On the Shores of Lake Victoria, Entebbe, Uganda

When we woke up today the music from the disco was still blaring away. Don’t know what the management was thinking because I certainly didn’t see anyone dancing at 6:00 a.m! We jumped in the truck and made the thirty minute drive to Kampala and made a bee line to the Sheraton Hotel for breakfast. After all of us had been not eating that well through Zaire, an all you could eat breakfast at the Sheraton on Boxing Day was something like a God-send. For a mere Sh10,500 (US$9.70) you got everything your heart desired – including a chef to cook you as many omelets as you could eat. Plus you even got things you hadn’t seen in weeks: cheese, bacon, fresh fruit that wasn’t bruised, milk and even apple juice! Every single person on our safari truck pulled out the plastic and charged breakfast as a special Christmas treat. In addition, we were all ravenous from our week prior in Zaire.
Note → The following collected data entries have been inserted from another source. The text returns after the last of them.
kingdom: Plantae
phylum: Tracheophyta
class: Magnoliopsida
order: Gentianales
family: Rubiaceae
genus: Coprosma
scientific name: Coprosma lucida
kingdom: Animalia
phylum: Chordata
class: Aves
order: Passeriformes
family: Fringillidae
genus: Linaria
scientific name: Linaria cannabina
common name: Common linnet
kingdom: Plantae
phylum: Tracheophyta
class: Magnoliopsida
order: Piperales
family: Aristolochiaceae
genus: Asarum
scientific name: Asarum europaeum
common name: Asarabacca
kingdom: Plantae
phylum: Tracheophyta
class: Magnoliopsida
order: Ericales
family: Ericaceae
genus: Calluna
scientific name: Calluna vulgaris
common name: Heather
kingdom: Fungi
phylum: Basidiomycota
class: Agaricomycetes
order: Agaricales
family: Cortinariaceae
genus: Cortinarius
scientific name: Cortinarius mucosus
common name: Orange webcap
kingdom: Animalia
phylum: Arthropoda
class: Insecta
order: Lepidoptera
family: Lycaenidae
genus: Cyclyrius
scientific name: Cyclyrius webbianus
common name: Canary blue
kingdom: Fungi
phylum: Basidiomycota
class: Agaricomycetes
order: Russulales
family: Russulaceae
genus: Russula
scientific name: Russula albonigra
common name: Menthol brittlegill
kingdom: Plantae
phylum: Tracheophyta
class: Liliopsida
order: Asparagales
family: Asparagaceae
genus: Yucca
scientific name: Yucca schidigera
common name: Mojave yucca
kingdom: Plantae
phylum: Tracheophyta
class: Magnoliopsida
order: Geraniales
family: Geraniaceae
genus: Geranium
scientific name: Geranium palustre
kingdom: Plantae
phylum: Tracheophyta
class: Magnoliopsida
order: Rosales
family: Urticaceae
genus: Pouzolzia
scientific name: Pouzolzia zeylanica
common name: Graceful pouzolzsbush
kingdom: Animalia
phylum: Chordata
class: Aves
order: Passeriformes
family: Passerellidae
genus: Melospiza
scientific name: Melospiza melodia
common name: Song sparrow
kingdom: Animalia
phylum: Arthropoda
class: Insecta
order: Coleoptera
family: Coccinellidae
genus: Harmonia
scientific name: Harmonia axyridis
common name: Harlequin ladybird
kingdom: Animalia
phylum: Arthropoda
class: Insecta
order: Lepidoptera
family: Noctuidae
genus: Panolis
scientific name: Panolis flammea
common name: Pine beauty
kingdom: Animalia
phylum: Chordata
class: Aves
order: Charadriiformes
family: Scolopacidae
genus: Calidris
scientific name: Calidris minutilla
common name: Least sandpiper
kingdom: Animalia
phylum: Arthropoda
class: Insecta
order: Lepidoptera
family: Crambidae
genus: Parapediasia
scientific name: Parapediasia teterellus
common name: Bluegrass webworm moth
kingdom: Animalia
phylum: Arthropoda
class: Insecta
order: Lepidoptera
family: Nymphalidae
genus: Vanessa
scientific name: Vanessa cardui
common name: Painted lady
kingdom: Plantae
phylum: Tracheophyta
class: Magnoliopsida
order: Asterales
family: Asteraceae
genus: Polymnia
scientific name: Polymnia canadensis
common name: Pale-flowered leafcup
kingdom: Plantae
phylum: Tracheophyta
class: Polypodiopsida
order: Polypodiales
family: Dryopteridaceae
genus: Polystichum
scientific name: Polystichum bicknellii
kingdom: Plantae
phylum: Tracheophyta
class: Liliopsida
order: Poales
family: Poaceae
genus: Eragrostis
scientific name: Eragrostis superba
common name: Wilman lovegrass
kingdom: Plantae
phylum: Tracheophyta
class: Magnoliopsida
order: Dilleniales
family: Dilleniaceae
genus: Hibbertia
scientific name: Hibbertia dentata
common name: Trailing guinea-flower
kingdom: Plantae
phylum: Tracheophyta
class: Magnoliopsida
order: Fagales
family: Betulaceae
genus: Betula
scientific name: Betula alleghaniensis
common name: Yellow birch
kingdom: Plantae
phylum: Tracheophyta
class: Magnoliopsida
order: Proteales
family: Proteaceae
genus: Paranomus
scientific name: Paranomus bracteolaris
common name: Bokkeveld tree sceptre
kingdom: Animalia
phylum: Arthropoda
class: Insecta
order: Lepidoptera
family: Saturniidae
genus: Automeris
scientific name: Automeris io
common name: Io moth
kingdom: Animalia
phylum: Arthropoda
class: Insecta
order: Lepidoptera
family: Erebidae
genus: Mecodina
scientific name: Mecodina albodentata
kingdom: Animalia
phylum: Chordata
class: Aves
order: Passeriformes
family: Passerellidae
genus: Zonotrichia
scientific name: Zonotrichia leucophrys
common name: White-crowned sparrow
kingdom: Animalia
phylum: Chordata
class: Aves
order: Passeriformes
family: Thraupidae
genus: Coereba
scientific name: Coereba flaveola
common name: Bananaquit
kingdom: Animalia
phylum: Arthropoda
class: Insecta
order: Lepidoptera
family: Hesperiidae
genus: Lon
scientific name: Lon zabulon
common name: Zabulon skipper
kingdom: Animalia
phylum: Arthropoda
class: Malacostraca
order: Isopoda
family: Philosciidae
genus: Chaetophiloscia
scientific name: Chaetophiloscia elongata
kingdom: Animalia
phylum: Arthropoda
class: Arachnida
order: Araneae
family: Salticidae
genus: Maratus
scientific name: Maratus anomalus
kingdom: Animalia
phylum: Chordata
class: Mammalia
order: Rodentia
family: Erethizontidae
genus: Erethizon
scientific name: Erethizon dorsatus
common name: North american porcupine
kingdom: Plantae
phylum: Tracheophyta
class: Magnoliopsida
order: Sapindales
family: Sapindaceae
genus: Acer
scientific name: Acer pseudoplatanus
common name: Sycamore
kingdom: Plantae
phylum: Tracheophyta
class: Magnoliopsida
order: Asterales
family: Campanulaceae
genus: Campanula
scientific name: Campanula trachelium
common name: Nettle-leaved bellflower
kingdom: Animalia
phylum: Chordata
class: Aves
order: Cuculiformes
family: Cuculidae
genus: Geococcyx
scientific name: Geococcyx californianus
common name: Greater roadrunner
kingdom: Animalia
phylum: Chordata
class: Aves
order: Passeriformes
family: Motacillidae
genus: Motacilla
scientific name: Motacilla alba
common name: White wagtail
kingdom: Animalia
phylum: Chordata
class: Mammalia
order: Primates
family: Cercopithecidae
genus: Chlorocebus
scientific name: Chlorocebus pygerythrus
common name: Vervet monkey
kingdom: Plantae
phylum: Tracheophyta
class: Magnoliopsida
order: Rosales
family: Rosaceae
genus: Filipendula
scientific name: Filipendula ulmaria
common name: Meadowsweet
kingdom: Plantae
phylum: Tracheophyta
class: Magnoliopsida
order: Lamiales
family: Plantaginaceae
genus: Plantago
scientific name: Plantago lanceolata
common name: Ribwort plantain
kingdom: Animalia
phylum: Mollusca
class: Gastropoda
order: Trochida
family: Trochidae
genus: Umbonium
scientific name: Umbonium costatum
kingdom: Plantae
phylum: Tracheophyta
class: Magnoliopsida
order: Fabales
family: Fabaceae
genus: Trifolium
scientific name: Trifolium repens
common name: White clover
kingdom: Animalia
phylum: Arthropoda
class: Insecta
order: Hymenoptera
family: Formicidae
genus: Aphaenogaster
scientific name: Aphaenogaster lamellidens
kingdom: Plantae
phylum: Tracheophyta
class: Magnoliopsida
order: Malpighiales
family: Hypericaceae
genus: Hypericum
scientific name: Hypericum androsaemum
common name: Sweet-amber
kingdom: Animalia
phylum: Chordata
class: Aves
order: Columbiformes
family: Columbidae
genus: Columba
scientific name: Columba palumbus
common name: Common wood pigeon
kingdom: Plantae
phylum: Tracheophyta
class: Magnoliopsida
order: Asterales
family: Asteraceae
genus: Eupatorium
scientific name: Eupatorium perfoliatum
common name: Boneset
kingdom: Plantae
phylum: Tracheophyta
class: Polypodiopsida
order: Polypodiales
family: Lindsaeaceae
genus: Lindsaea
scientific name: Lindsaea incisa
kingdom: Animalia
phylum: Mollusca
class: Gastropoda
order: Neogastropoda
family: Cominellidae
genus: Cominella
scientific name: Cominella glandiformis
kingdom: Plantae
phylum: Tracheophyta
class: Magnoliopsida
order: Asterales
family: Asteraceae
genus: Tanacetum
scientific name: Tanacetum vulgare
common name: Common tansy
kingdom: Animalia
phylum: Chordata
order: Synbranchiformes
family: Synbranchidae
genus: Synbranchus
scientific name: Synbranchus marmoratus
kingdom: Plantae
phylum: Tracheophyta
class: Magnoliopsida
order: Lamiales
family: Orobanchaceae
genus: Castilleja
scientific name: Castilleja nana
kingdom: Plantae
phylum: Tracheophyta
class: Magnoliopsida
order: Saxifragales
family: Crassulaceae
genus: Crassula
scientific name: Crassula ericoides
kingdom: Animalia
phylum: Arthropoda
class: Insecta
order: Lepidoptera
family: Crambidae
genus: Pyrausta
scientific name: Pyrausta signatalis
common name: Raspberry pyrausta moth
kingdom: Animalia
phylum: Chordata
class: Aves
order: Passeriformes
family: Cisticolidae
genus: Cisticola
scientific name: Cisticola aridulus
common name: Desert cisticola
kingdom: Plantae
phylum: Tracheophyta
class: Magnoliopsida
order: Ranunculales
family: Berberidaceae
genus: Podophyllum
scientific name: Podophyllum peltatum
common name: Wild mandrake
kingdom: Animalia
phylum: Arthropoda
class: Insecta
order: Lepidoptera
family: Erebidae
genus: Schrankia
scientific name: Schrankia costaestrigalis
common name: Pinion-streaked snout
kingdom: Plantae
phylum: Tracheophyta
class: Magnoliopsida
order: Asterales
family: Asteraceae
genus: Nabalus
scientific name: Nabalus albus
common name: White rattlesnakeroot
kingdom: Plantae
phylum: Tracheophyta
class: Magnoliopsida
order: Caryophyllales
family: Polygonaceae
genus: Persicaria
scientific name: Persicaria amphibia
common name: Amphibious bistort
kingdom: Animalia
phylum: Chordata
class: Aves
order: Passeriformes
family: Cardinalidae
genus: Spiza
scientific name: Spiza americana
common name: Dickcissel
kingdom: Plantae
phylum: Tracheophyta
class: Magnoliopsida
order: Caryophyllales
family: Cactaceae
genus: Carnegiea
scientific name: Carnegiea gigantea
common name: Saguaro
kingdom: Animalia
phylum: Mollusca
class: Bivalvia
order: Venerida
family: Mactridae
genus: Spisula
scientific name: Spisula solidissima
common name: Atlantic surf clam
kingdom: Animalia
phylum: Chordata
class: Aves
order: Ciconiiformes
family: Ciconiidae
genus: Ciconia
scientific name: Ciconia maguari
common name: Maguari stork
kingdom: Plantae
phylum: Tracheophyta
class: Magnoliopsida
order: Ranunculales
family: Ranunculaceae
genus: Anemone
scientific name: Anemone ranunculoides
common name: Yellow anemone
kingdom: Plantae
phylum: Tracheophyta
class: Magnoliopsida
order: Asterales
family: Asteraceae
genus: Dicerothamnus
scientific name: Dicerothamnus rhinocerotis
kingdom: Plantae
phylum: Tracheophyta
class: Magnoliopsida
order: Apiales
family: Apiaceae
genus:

After breaky I headed to the Telecom Center and picked up the special AT&T phone they’d come to personally install in this office. Pick up the phone and twenty seconds later you’re talking to an AT&T operator. Nice touch – thanks guys! Talked to the family at 1:00 a.m. California still technically Christmas and told them a bit about what we were up to. The next call was to the U.S. Embassy to see what the Kenyan situation was all about. The dude at the embassy said there was an official travellers advisory out stating that U.S. citizens should not go to Kenya due to possible political unrest as a result of the upcoming election. Good to know, but I didn’t want to spend any more money flying to Nairobi when our truck would be there in a few days.

Back to the truck where we travelled through western Uganda to Jinja, famous because it’s the source of the Nile, at Lake Victoria. The hotel was just down the road, and in keeping with our theme of “the colonial tour of Africa” our truck pulled into the driveway of the hotel, we drove the truck around the landscaped traffic circle as though we were inspecting the place before we’d actually show our faces. After the “inspection” we piled out of the truck and immediately set up our tents right in the middle of the landscaped traffic circle, with the best grass we’d seen in weeks – perfect for camping.

We all were ready to party a bit more since we’d all been so tired on Christmas Day proper, so we headed into the hotel bar and started drinking once again. Dinner time rolled around and our safari truck signed up for the all you can eat BBQ out on the patio. After eating them out of house and home (we ate all the food they’d brought out to cook) we watched some traditional dancing and had more drinks before crawling into the tent to go to sleep. We are to leave for Kenya tomorrow so I’ll do some journal housecleaning here.

UGANDA NOTES: When we first entered Uganda from Zaire we were all stressed from our experience with the soldiers so we didn’t notice the locals’ change in attitudes once we’d crossed the border. Uganda has suffered some horrible war atrocities under Idi Amin. Since the war ended in 1986 the people have become so happy. Just knowing that most people we came in contact with had lived through the atrocities of the was an interesting feeling, but the demeanor of the locals is what struck me the most.

The Ugandans are the happiest people – even six years after their war ended. Every person you’d smile at would return the same smile back to you tenfold. You could actually feel the relief of the people – feel how happy they were to be able to have normal lives again. It was actually a real pleasure to wave and smile at the people from the truck because you’d get more than you gave in return and you could actually feel the sense of relief these people had. Now they could move forward again and get Uganda moving again.

The Railway Motel in Kigoma, Tanzania – In true African form, at breakfast over the course of a few days we’d keep noticing these white bits floating in our tea. I would just skim them out with my spoon because I really enjoy my cups of tea – when I could get them. One morning I actually looked at what I thought had been the skin from the bottled milk that had been poured into the tea – it wasn’t milk skin, I’ll tell you that. I’d gotten rather a large clump this particular morning and after examining it I passed it over to Rich. We figured out that the cooks had been making our poached eggs for breakfast, but due to the lack of power, or whatever, they’d just use the hot water the eggs had been cooked in to make our morning tea. The ‘milk skin’ I’d been fishing out of my tea was actually egg white from everyone else’s breakfast. Gross – but remember, it’s Africa and I’d rather have a cup of tea in the morning than no cup of tea at all.